Monday, January 30, 2006

Engineering jokes

Most of these are courtesy (proximately) of David Oliver. He gave me lots of 'em and I took the ones I liked the best, thus giving David a golden opportunity to evaluate my sense of humor.

Two male engineering students were walking across campus when one said, "Where did you get such a great bike?"

The second engineer replied, "Well, I was walking along yesterday minding my own business when a beautiful woman rode up on this bike. She threw the bike to the ground, took off all her clothes and said, 'Take what you want, buddy.'"

The second engineer nodded approvingly. "Good choice; the clothes probably wouldn't have fit."
To the optimist, the glass is half full. To the pessimist, the glass is half empty. To the engineer, the glass is twice as big as it needs to be.
A pastor, a doctor and an engineer are stuck on the fourth tee one morning, waiting for a particularly slow group of golfers. The engineer fumes, "What's with these guys? We must have been waiting for 15 minutes!"

The doctor chimes in, "I don't know, but I've never seen such ineptitude!"

About this time the greenskeeper wanders by, and the pastor calls him over. "Hey, George, what's the deal with that group ahead of us? They're rather slow, aren't they?"

The greenskeeper replies, "Oh, yes, that's a group of blind firefighters. They lost their sight saving our clubhouse from a fire last year, so we always let them play for free anytime."

There is a silence. Then the pastor says, "That's so sad. I think I'll say a special prayer for them tonight."

The doctor adds, "Good idea. And I'm going to contact my ophthalmologist buddy and see if there's anything he can do for them."

The engineer looks at the greenskeeper with a face writ large with innocent curiosity. "So, why can't these guys play at night?"

[Note: I first heard that joke years ago when Tony Randall told it on Letterman about a priest, a Baptist preacher and a rabbi. He gave the punch line to the rabbi.]
Q. What is the difference between mechanical engineers and civil engineers?

A. Mechanical engineers build weapons, civil engineers build targets.
Normal people ... believe that if it ain't broke, don't fix it. Engineers believe that if it ain't broke, it doesn't have enough features yet.

--Scott Adams, The Dilbert Principle
An engineer was crossing a road one day when a frog called out to him and said, "If you kiss me, I'll turn into a beautiful princess."

He bent over, picked up the frog and put it in his pocket.

The frog spoke up again and said, "If you kiss me and turn me back into a beautiful princess, I will stay with you for one week."

The engineer took the frog out of his pocket, smiled at it and returned it to the pocket.

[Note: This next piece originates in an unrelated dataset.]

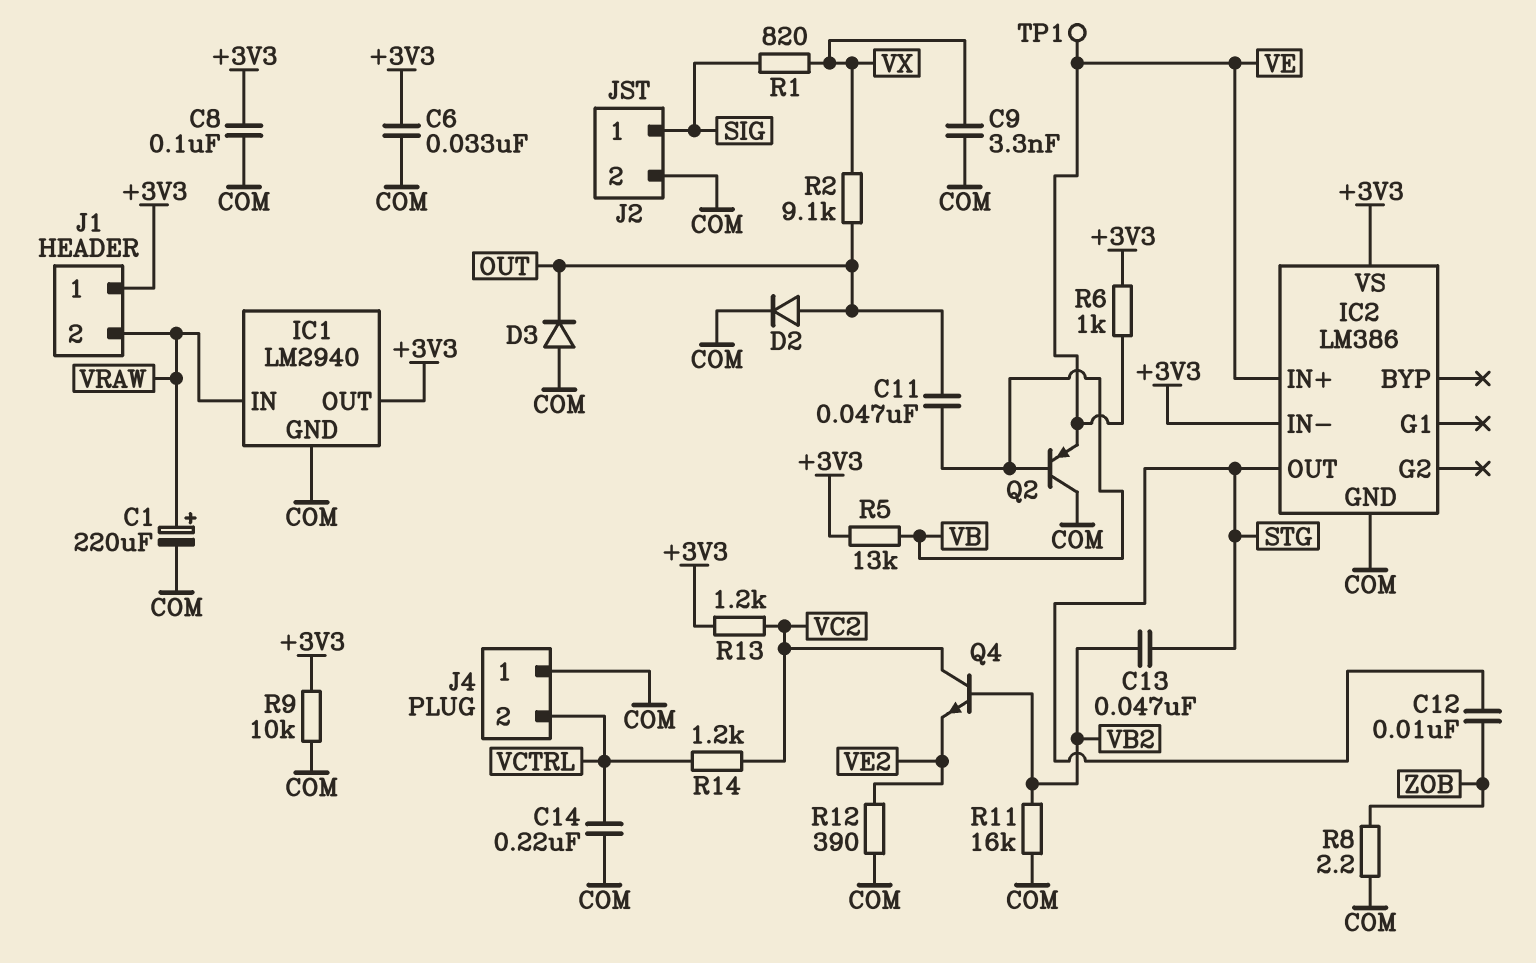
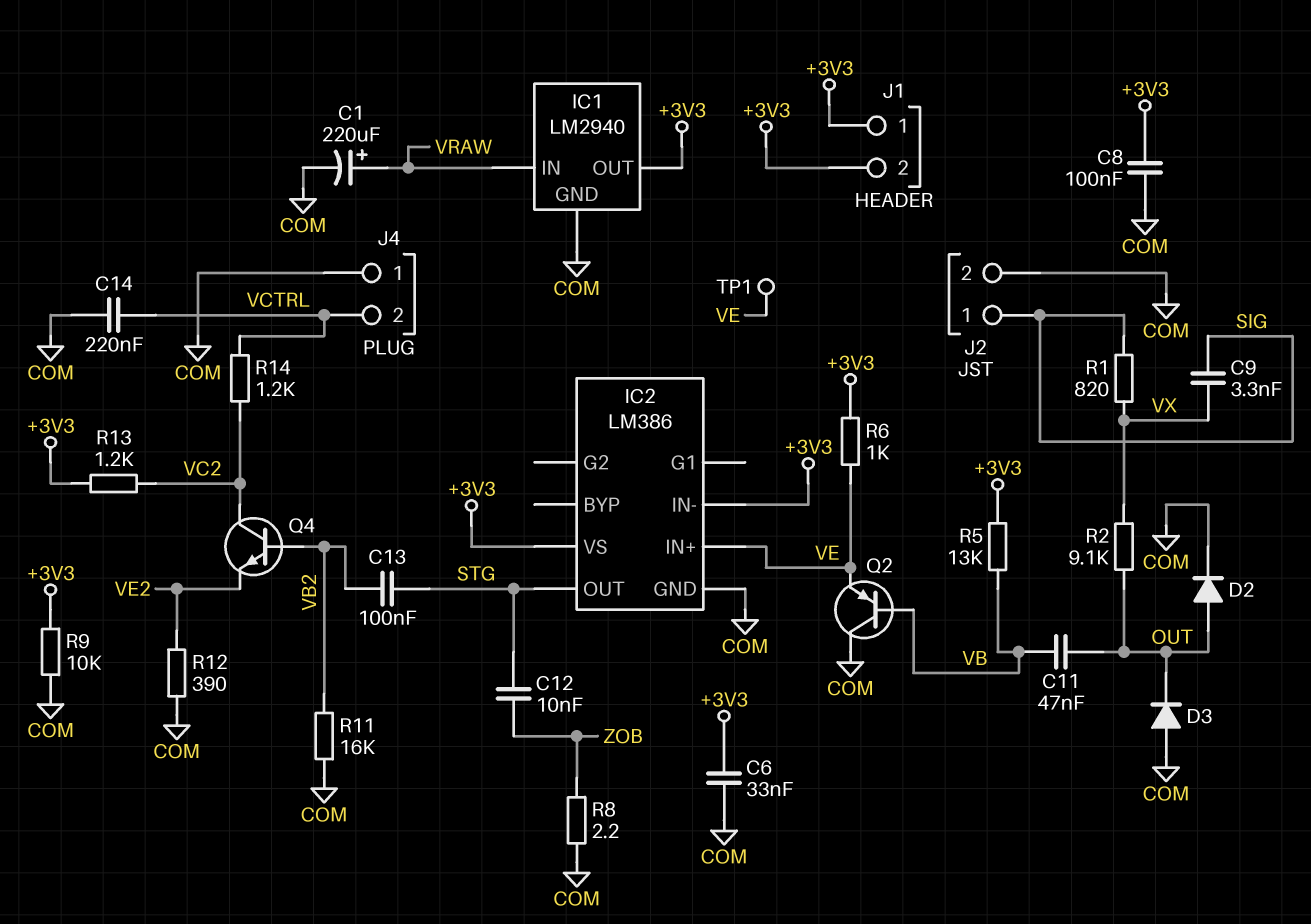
C9: 3.3nF (COM, VX) -> 3.3nF (SIG, VX)
C13: 47nF (STG, VB2) -> 100nF (STG, VB2)
J1 pin 2: VRAW -> +3V3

The frog then cried out, "If you kiss me and turn me back into a princess, I'll stay with you and do ANYTHING you want."

Again the engineer took the frog out, smiled at it and put it back into his pocket.

Finally, the frog asked, "What is the matter? I've told you I'm a beautiful princess, that I'll stay with you for a week, and that I'll do anything you want. Why won't you kiss me?"

The engineer said, "Look I'm an engineer; I don't have time for a girlfriend. But a talking frog...now that's cool."
And my own contribution to the current collection:

A mechanical engineer, an electrical engineer and a civil engineer have all agreed that God is an engineer, but they are arguing about His precise field of specialization.

"Look at those muscles and bone structure," enthuses the mechanical engineer, "the range of movement in the appendages, the power in the thighs and buttocks combined with the delicacy and precision of the fingers and eyes -- He's got to be a mechanical engineer."

"You're out of your mind," responds the electrical engineer scornfully. "We can't even begin to approach the complexity of the brain and nervous system. Coordination and intepretation of massive input streams in real time, accessibility of stored data by associative reference -- no question, absolutely clear, God's a double-E."

The civil engineer calmly shakes his head. "He's a civil engineer, guys, and I can prove it."

"We'd love to hear you try."

"Just think of it this way: who but a civil engineer would have run a toxic waste line smack through the middle of a recreational facility?"